*What the exercise asks*
Quote the entries that follow exactly, leaving none out.

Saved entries
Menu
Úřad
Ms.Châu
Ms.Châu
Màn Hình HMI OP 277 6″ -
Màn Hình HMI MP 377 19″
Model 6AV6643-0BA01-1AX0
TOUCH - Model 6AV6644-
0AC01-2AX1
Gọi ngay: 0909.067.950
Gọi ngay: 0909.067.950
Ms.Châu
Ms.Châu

*Exercise answer*
Menu
Úřad
Ms.Châu
Ms.Châu
Màn Hình HMI OP 277 6″ -
Màn Hình HMI MP 377 19″
Model 6AV6643-0BA01-1AX0
TOUCH - Model 6AV6644-
0AC01-2AX1
Gọi ngay: 0909.067.950
Gọi ngay: 0909.067.950
Ms.Châu
Ms.Châu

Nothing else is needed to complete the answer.